In an earlier post, I speculated on the reasons why adults take part in amateur music making, which was sparked off by a visit to Madrid by the Liverpool Phoenix Concert Orchestra led by their Musical Director Jill Hyde http://www.interculturaldialogueandeducation.org/2010/12/amateur-music-making-why-do-we-do-it.html
The moving and obviously sincere words by a representative of Eclectic Voices at the end of their 20th anniversary celebratory concert on June 18 made me realize I need to add one more reason: the drawing power of an inspirational leader. Eclectic Voices is a prime example of a collection of individuals who devote a large part of their time and energy to learn sometimes complex and difficult music, and support the group by turning up to perform when and where they are required. Furthermore, they do not do this for individual attention, as one of the outstanding features of this choir is the excellent balance in ensemble singing, only possible because each of the singers lends their voice to blend in with the whole sound.

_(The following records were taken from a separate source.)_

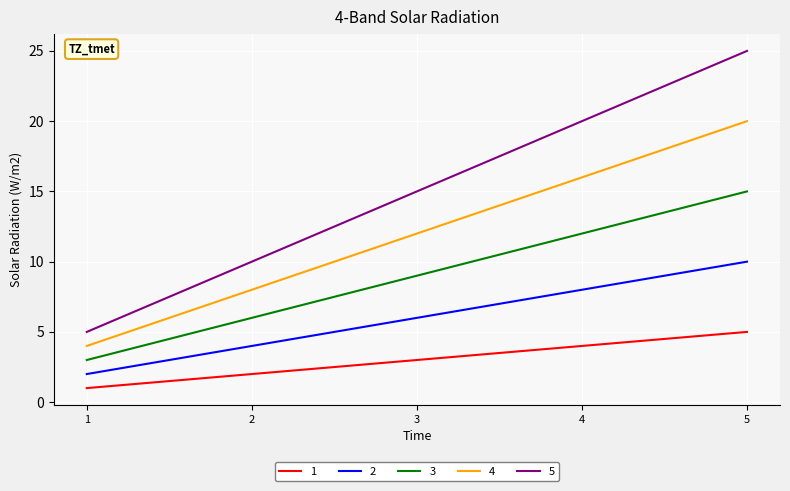

True or false: 3 and 1 intersect in this chart.

False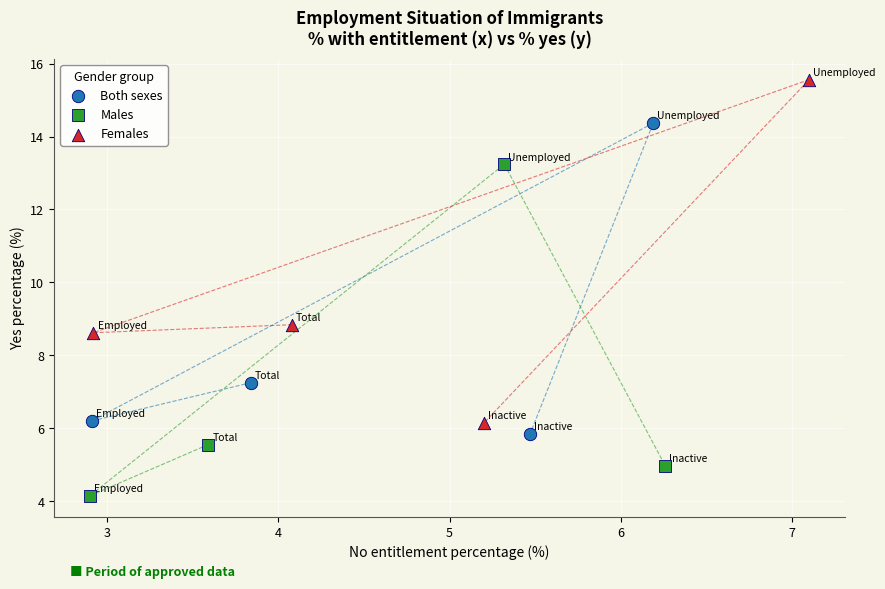

Which series contains the highest Y value?

Females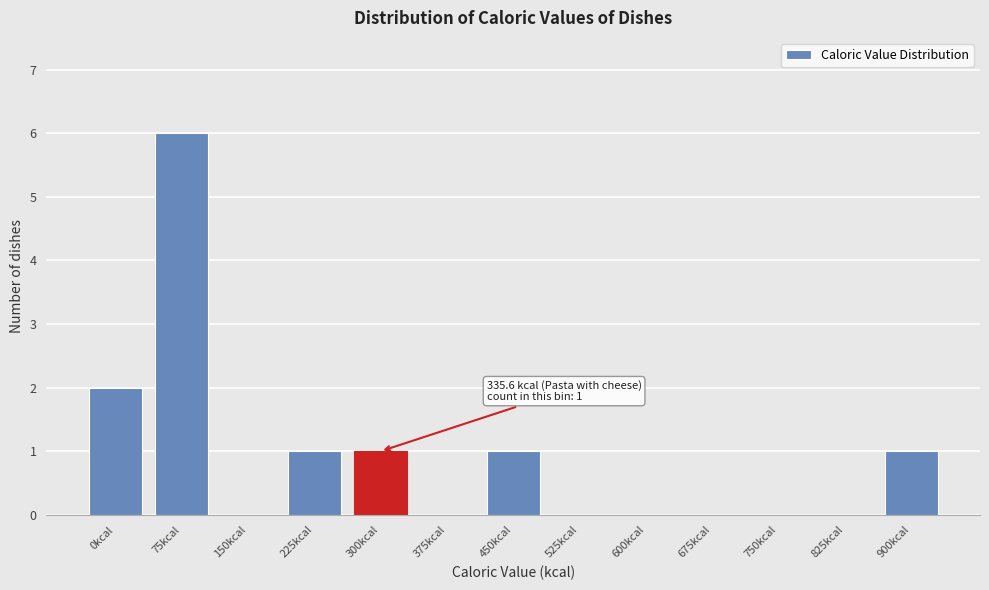

Reading left to right, what are all the values shown in this chart?

0kcal=2	75kcal=6	150kcal=0	225kcal=1	300kcal=1	375kcal=0	450kcal=1	525kcal=0	600kcal=0	675kcal=0	750kcal=0	825kcal=0	900kcal=1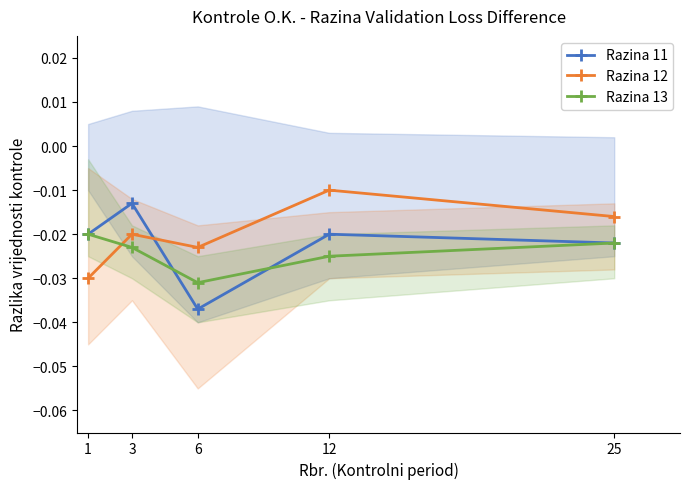

At which label does Razina 11 reach its minimum?

6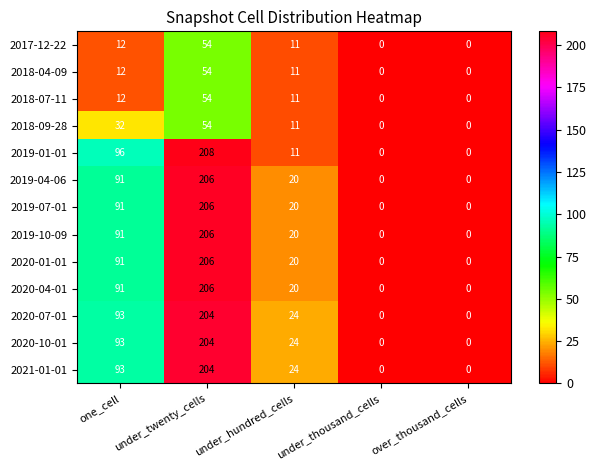

At how many categories does at least one series exceed 133?

1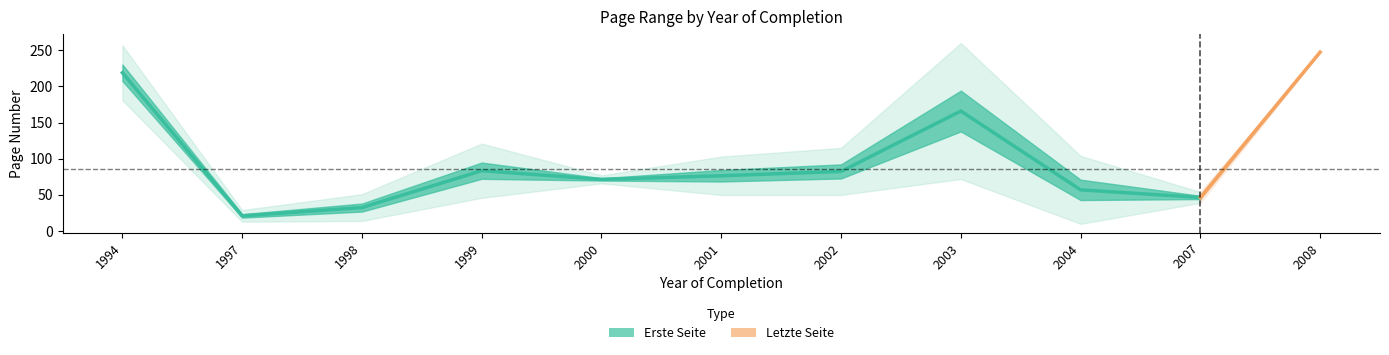

Count the number of categories in the chart.

11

I met Scott Stroman when I signed up to the Jazz & Rock Summer School at the Guildhall School of Music and Drama, London in July 2007
I really enjoyed playing in his large format big band improvisation sessions: he has a very creative methodology and a hugely fertile mind full of original musical ideas.
I remember on the summer course there was a group of teenage Spanish students from a music school in Galicia. In the first big band session, Scott set the main melody, a long phrase, by singing it, using scat sounds such as do dah do dn do be do dn da, which we all picked up and played. The next session was 2 days later, and Scott sang the theme he had created to remind us all. One of the Spanish students very politely said, “I think the fifth note from the end was different the other day, I think it should be like this”… and she sang the entire long phrase in perfect intonation using tonic sol fa note names. Everyone from the anglosaxon tradition where, sadly we have lost the custom of singing to tonic sol fa, was impressed by her accuracy and Scott accepted her suggestion and we all played the tune as she remembered it. I think this is an example of Scott Stroman’s graciousness which I am sure has contributed to the closeness of his relationship with Eclectic Voices, and has been crucial in their joint success.
Starting a choir of these characteristics is an act of faith worthy of note. Maintaining a choir like this over 20 years and reaching the standards of excellence which we heard at the Union Chapel is an admirable achievement. Scott Stroman was right to acknowledge the contribution of the organizing committee and of certain key workers, but there is no doubt of the importance of his musical contribution as composer and arranger, and of his drawing power as an inspirational leader.